◆ Aim of the exercise ◆
All of the lines below need to be copied exactly, apart from the pictures.

(Saved entries)

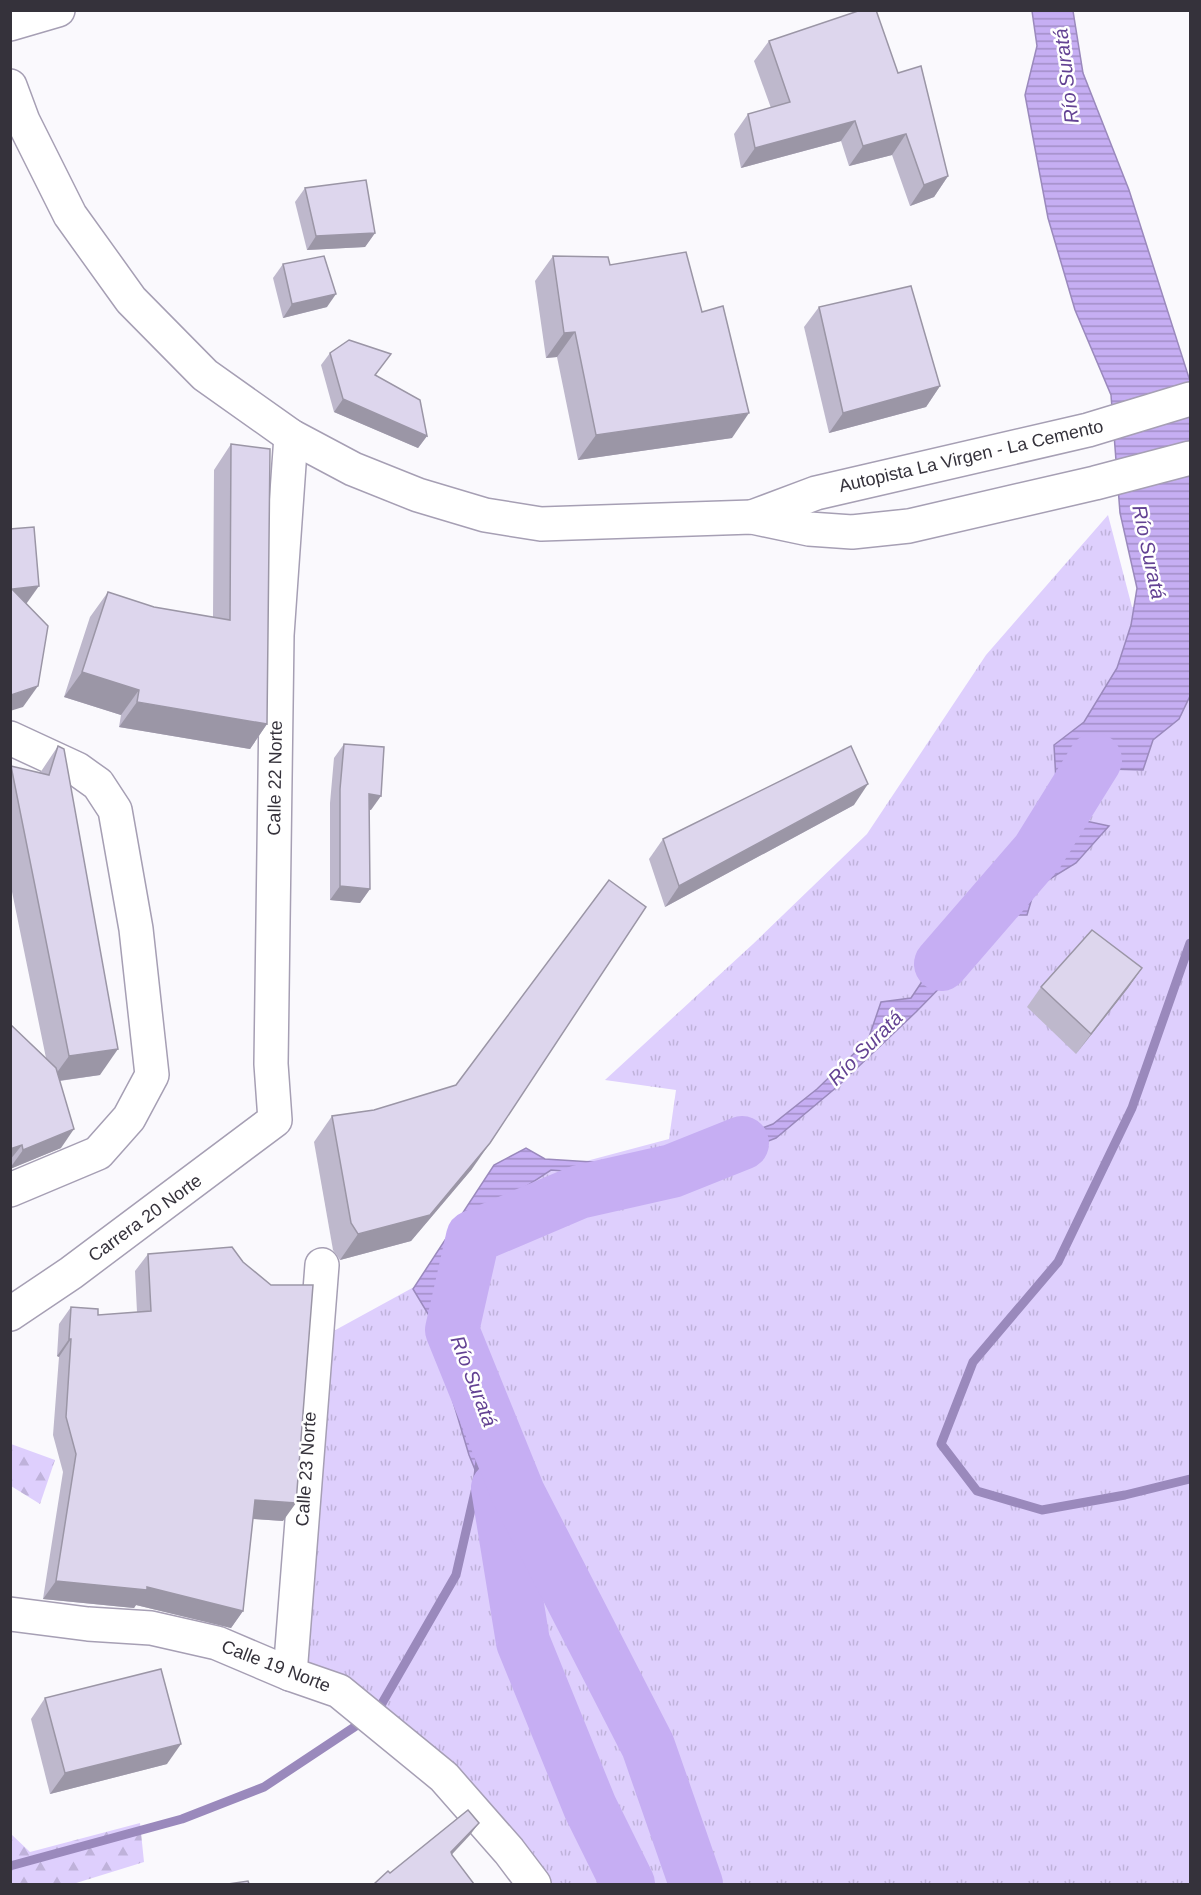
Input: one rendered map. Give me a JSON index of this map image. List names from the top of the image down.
{
  "streets": {
    "street": [
      "Autopista La Virgen - La Cemento",
      "Calle 22 Norte",
      "Carrera 20 Norte",
      "Calle 23 Norte",
      "Calle 19 Norte"
    ]
  },
  "crossings": [
    ["Autopista La Virgen - La Cemento", "Calle 22 Norte"],
    ["Calle 22 Norte", "Carrera 20 Norte"],
    ["Calle 23 Norte", "Calle 19 Norte"]
  ],
  "water": ["Río Suratá"]
}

◆ Expected answer ◆
Input: one rendered map. Give me a JSON index of this map image. List names from the top of the image down.
{
  "streets": {
    "street": [
      "Autopista La Virgen - La Cemento",
      "Calle 22 Norte",
      "Carrera 20 Norte",
      "Calle 23 Norte",
      "Calle 19 Norte"
    ]
  },
  "crossings": [
    ["Autopista La Virgen - La Cemento", "Calle 22 Norte"],
    ["Calle 22 Norte", "Carrera 20 Norte"],
    ["Calle 23 Norte", "Calle 19 Norte"]
  ],
  "water": ["Río Suratá"]
}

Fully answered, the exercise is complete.